Myrrha Lot-Borodine’s academic interests spanned two distinct cultural and spiritual worlds, medieval courtly literature, and patristic mystical and ascetic theology. For her, these two spheres were united by love: divine love as the source and inspiration for human love, echoing and aspiring to attain the highest reaches of human endeavor, unity with the divine and the infinite, deification. She did not produce a written work which united these two spheres, but shortly after her death a collection of her essays on courtly love and the medieval mystical quest, especially the legend of the Holy Grail, was published under the title De l’amour profane à l’amour sacré (From Profane Love to Sacred Love).
Myrrha Lot-Borodine was unquestionably one of the most influential Orthodox theologians of her generation and she should rightfully be considered one of the pioneers of neopatristic theology, together with Georges Florovsky and Vladimir Lossky. Yet, with the exception of Fr. Andew Louth (who has written about her on several occasions), she is largely ignored in Orthodoxy, especially English-language Orthodoxy. Why? We can only speculate. Because, having come to Paris in 1906, she was not a member of the first wave of Russian emigrants fleeing the revolution and the civil war, and thus remained somewhat of an outsider in interwar and postwar Russian Orthodox circles in France? Because she married a Frenchman and was well established in French academic and social life? Because she remained outside the Orthodox Church until the late 1920s? Because she wrote almost all her theological writings in French? Because neither her agnostic husband nor any of her three daughters were Orthodox? Because she was so highly regarded in leading Catholic theological circles? Because she was a woman in a world of men? Because her theological interests and orientation were closer to those of Florovsky and Lossky than to Sergius Bulgakov and the St. Sergius Institute? It was likely a combination of several factors that accounted for the lack of due recognition among her Orthodox compatriots, and for subsequent neglect.

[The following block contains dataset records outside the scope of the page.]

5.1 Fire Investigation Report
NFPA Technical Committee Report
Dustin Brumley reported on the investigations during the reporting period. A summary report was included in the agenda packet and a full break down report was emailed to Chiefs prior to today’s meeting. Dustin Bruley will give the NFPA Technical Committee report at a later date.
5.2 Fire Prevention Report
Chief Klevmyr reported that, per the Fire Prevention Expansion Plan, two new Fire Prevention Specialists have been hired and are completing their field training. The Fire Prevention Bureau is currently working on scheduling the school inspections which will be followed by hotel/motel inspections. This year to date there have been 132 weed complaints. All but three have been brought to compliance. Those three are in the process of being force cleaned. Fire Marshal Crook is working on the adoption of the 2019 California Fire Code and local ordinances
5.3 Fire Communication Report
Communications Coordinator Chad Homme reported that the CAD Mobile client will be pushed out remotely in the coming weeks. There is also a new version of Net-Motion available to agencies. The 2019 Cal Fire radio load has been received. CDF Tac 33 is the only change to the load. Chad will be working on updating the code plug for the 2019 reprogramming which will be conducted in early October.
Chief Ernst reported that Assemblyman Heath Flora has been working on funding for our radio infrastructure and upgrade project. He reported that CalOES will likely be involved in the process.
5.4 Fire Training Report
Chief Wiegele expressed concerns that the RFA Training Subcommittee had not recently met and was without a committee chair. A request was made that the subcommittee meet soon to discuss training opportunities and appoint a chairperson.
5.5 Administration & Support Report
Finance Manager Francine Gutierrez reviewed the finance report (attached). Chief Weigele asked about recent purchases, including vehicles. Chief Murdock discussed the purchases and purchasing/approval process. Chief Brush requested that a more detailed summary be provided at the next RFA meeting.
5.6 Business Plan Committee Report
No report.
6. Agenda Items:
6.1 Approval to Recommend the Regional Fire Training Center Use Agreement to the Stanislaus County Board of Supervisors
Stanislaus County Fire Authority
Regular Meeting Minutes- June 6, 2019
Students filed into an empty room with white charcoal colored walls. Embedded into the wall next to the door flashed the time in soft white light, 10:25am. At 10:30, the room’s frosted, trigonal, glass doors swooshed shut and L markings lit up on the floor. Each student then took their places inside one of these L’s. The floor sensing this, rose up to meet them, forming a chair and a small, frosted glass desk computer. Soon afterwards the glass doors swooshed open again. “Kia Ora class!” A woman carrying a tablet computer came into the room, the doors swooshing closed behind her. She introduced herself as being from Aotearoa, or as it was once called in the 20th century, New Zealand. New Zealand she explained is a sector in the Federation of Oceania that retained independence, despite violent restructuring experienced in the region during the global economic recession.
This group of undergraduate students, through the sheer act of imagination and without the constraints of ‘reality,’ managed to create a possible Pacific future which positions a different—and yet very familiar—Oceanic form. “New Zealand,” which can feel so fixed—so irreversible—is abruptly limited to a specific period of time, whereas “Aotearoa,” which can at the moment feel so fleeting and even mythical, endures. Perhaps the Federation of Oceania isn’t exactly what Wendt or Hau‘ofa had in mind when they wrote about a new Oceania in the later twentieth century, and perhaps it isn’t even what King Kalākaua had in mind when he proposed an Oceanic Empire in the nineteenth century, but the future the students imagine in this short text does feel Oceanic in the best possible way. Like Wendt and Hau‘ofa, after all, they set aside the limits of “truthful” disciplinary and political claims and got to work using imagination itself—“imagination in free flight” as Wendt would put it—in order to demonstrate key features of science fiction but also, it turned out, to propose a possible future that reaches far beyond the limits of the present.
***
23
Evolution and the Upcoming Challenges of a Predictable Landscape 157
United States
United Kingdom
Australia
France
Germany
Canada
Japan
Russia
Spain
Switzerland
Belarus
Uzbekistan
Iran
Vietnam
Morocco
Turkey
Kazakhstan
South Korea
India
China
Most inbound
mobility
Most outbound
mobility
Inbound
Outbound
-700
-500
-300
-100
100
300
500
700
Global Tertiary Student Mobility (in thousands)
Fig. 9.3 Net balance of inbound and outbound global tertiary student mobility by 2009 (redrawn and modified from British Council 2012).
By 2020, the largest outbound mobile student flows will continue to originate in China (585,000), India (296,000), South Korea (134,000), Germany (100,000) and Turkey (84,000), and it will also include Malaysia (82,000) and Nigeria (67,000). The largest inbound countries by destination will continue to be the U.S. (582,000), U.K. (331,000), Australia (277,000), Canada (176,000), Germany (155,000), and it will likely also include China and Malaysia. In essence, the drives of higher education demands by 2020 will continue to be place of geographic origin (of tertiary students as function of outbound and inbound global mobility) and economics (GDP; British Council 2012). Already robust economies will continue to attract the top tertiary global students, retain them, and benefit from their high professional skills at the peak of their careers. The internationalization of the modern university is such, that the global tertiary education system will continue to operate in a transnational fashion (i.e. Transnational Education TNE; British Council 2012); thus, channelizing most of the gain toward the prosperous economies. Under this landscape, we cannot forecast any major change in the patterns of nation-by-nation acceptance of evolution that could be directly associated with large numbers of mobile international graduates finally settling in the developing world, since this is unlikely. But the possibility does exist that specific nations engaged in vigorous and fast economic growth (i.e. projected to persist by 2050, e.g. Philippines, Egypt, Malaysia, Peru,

A recent biography of Myrrha Lot-Borodine (in Russian) by Sr. Teresa Obolevitch may help to increase her profile in contemporary Orthodoxy; an English translation is underway. But astonishingly, none of Lot-Borodine’s writings is published in English translation; her book on deification is published in Romanian and in Italian, but not in English. The theology of Myrrha Lot-Borodine has yet to be studied in depth, as well as her impact on the development of Catholic and Orthodox theology. She pioneered a patristic approach to theology already in the early 1930s, at a time when Florovsky was still formulating his neopatristic project and Lossky was engaged in the struggle against sophiology. In her deification articles of 1932-33, she refers to “mystical theology,” which Lossky later incorporated into the title of his classic book—indeed, the schema of The Mystical Theology of the Orthodox Church (1944) is based on the doctrine of deification (theosis), on which Lot-Borodine had written so eloquently a dozen years earlier. Lossky (who acknowledges few of his modern sources) refers in The Mystical Theology to Lot-Borodine’s article on the gift of tears, but he does not mention her far more important articles on deification.
It is time that Myrrha Lot-Borodine is properly recognized as a major Orthodox theologian of modern times.